[<prev] [next>] [<thread-prev] [day] [month] [year] [list]
Message-ID: <20190405214835.GK7431@mini-arch.hsd1.ca.comcast.net>
Date: Fri, 5 Apr 2019 14:48:35 -0700
From: Stanislav Fomichev <sdf@...ichev.me>
To: Martin Lau <kafai@...com>
Cc: Stanislav Fomichev <sdf@...gle.com>,
"netdev@...r.kernel.org" <netdev@...r.kernel.org>,
"bpf@...r.kernel.org" <bpf@...r.kernel.org>,
"davem@...emloft.net" <davem@...emloft.net>,
"ast@...nel.org" <ast@...nel.org>,
"daniel@...earbox.net" <daniel@...earbox.net>
Subject: Re: [PATCH bpf-next 1/3] bpf: support input __sk_buff context in
BPF_PROG_TEST_RUN
On 04/05, Martin Lau wrote:
> On Thu, Apr 04, 2019 at 11:51:31AM -0700, Stanislav Fomichev wrote:
> > Add new set of arguments to bpf_attr for BPF_PROG_TEST_RUN:
> > * ctx_in/ctx_size_in - input context
> > * ctx_out/ctx_size_out - output context
> >
> > The intended use case is to pass some meta data to the test runs that
> > operate on skb (this has being brought up on recent LPC).
> >
> > For programs that use bpf_prog_test_run_skb, support __sk_buff input and
> > output. Initially, from input __sk_buff, copy _only_ cb and priority into
> > skb, all other non-zero fields are prohibited (with EINVAL).

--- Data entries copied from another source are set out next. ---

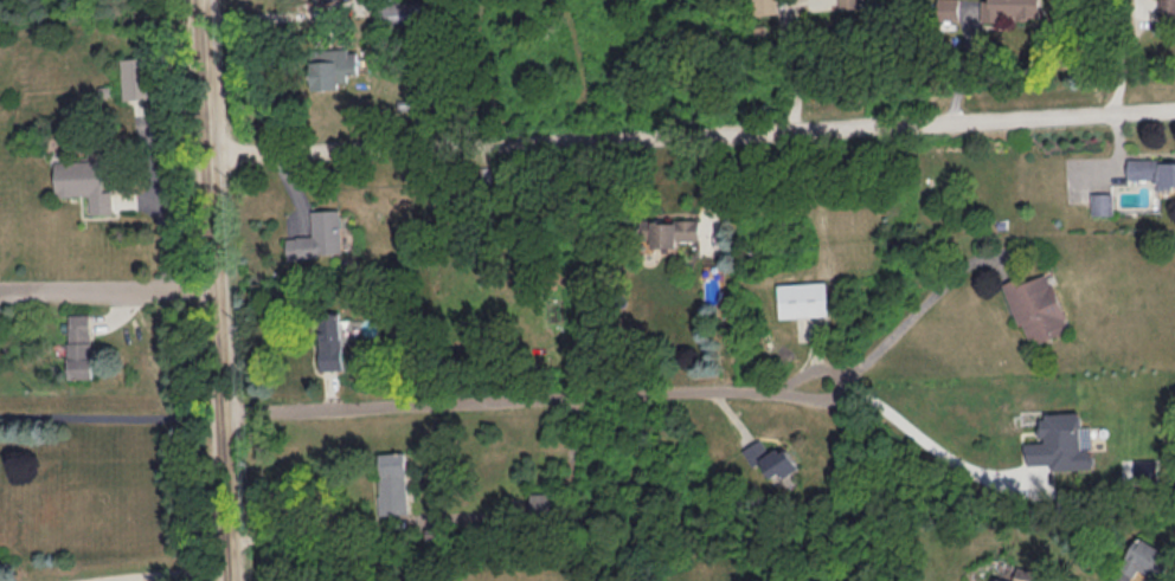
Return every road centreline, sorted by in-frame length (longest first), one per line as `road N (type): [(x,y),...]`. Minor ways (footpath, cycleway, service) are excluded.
road 1 (residential): [(211,154),(1174,109)]
road 2 (residential): [(221,414),(815,386)]
road 3 (residential): [(201,0),(231,580)]
road 4 (residential): [(216,283),(0,288)]

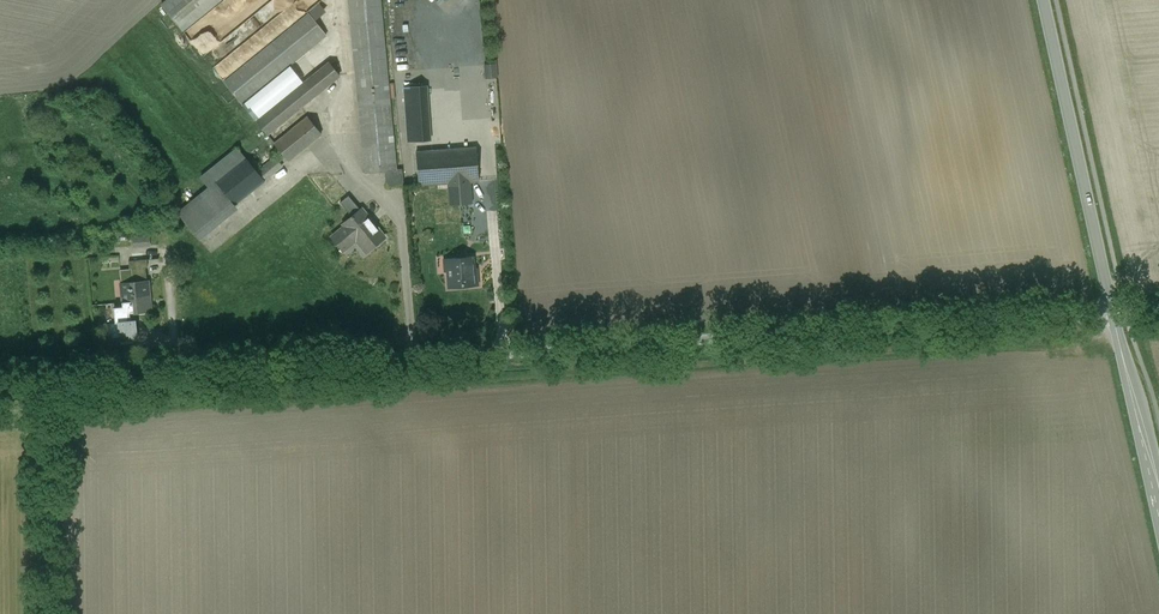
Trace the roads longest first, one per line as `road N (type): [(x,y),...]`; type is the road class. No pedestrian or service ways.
road 1 (residential): [(1112,312),(0,396)]
road 2 (tertiary): [(1112,312),(1042,0)]
road 3 (tertiary): [(1158,498),(1112,312)]

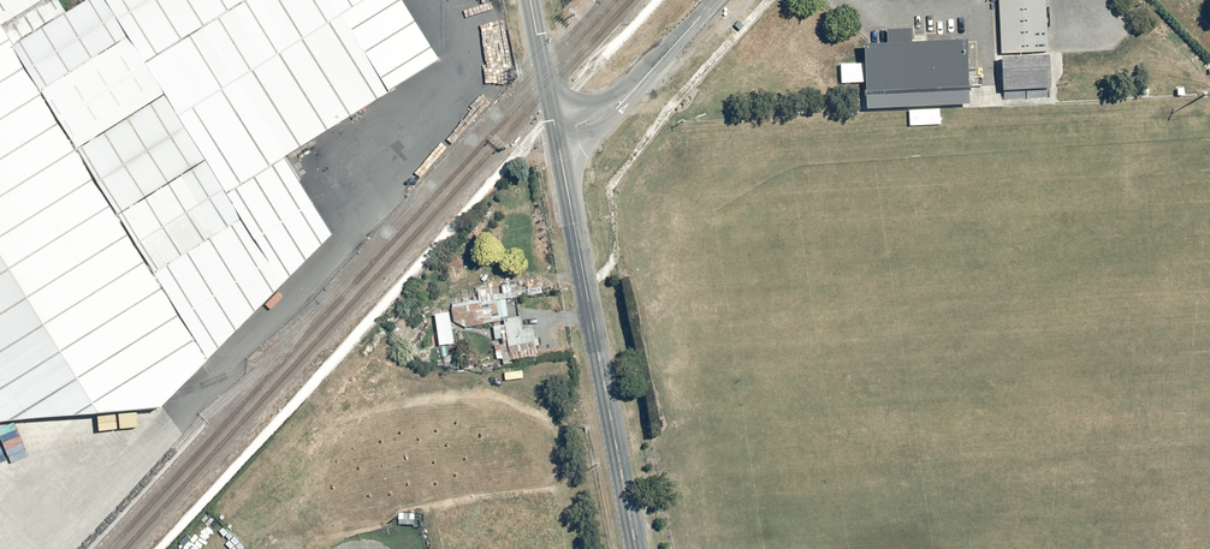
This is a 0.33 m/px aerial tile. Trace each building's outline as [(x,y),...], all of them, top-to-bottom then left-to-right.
[(1,26),(44,0),(0,0),(0,24),(1,26)] [(237,219),(222,196),(97,0),(87,0),(14,46),(154,272),(237,219)] [(222,196),(285,161),(434,71),(390,0),(97,0),(222,196)] [(1001,56),(1002,90),(1051,87),(1049,54),(1032,55),(1033,52),(1048,51),(1045,0),(999,0),(1001,53),(1020,52),(1020,55),(1001,56)] [(162,409),(179,392),(209,360),(154,272),(14,46),(1,26),(0,24),(0,427),(162,409)] [(867,42),(863,43),(866,108),(969,104),(968,78),(966,38),(926,40),(912,40),(911,35),(911,27),(886,29),(886,41),(867,42)] [(237,219),(154,272),(209,360),(331,235),(285,161),(222,196),(237,219)] [(454,322),(464,328),(500,321),(496,301),(511,298),(512,304),(530,300),(526,279),(508,283),(509,291),(494,294),(492,288),(476,291),(478,300),(466,302),(466,299),(450,302),(454,322)] [(447,313),(433,315),(438,347),(452,345),(447,313)] [(511,364),(510,360),(536,355),(534,346),(540,345),(538,338),(544,337),(542,327),(522,330),(519,317),(502,320),(503,325),(492,327),(494,340),(501,339),(502,344),(493,345),(496,361),(501,360),(502,365),(511,364)]
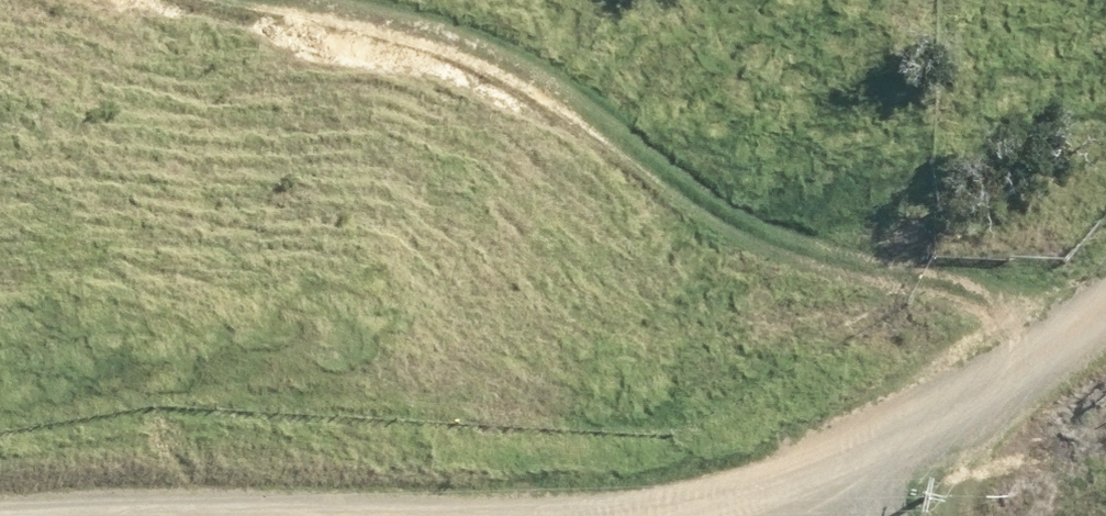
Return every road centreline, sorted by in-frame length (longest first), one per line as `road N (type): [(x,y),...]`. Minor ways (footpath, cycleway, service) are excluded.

> > If the user has set ctx_out/ctx_size_out, copy the potentially modified
> > __sk_buff back to the userspace.
> >
> > We require all fields of input __sk_buff except the ones we explicitly
> > support to be set to zero. The expectation is that in the future we might
> > add support for more fields and we want to fail explicitly if the user
> > runs the program on the kernel where we don't yet support them.
> >
> > The API is intentionally vague (i.e. we don't explicitly add __sk_buff
> > to bpf_attr, but ctx_in) to potentially let other test_run types use
> > this interface in the future (this can be xdp_md for xdp types for
> > example).
> >
> > Signed-off-by: Stanislav Fomichev <sdf@...gle.com>
> > ---
> > include/uapi/linux/bpf.h | 7 +++
> > kernel/bpf/syscall.c | 2 +-
> > net/bpf/test_run.c | 133 +++++++++++++++++++++++++++++++++++++--
> > 3 files changed, 136 insertions(+), 6 deletions(-)
> >
> > diff --git a/include/uapi/linux/bpf.h b/include/uapi/linux/bpf.h
> > index 837024512baf..8e96f99cebf8 100644
> > --- a/include/uapi/linux/bpf.h
> > +++ b/include/uapi/linux/bpf.h
> > @@ -396,6 +396,13 @@ union bpf_attr {
> > __aligned_u64 data_out;
> > __u32 repeat;
> > __u32 duration;
> > + __u32 ctx_size_in; /* input: len of ctx_in */
> > + __u32 ctx_size_out; /* input/output: len of ctx_out
> > + * returns ENOSPC if ctx_out
> > + * is too small.
> > + */
> > + __aligned_u64 ctx_in;
> > + __aligned_u64 ctx_out;
> > } test;
> >
> > struct { /* anonymous struct used by BPF_*_GET_*_ID */
> > diff --git a/kernel/bpf/syscall.c b/kernel/bpf/syscall.c
> > index 1d65e56594db..4ad754e2943a 100644
> > --- a/kernel/bpf/syscall.c
> > +++ b/kernel/bpf/syscall.c
> > @@ -1949,7 +1949,7 @@ static int bpf_prog_query(const union bpf_attr *attr,
> > return cgroup_bpf_prog_query(attr, uattr);
> > }
> >
> > -#define BPF_PROG_TEST_RUN_LAST_FIELD test.duration
> > +#define BPF_PROG_TEST_RUN_LAST_FIELD test.ctx_out
> >
> > static int bpf_prog_test_run(const union bpf_attr *attr,
> > union bpf_attr __user *uattr)
> > diff --git a/net/bpf/test_run.c b/net/bpf/test_run.c
> > index fab142b796ef..593912a66d64 100644
> > --- a/net/bpf/test_run.c
> > +++ b/net/bpf/test_run.c
> > @@ -123,12 +123,121 @@ static void *bpf_test_init(const union bpf_attr *kattr, u32 size,
> > return data;
> > }
> >
> > +static void *bpf_ctx_init(const union bpf_attr *kattr, u32 max_size)
> > +{
> > + void __user *data_in = u64_to_user_ptr(kattr->test.ctx_in);
> > + u32 size = kattr->test.ctx_size_in;
> > + void *data;
> > +
> > + if ((kattr->test.ctx_size_in && !kattr->test.ctx_in) ||
> > + (!kattr->test.ctx_size_in && kattr->test.ctx_in))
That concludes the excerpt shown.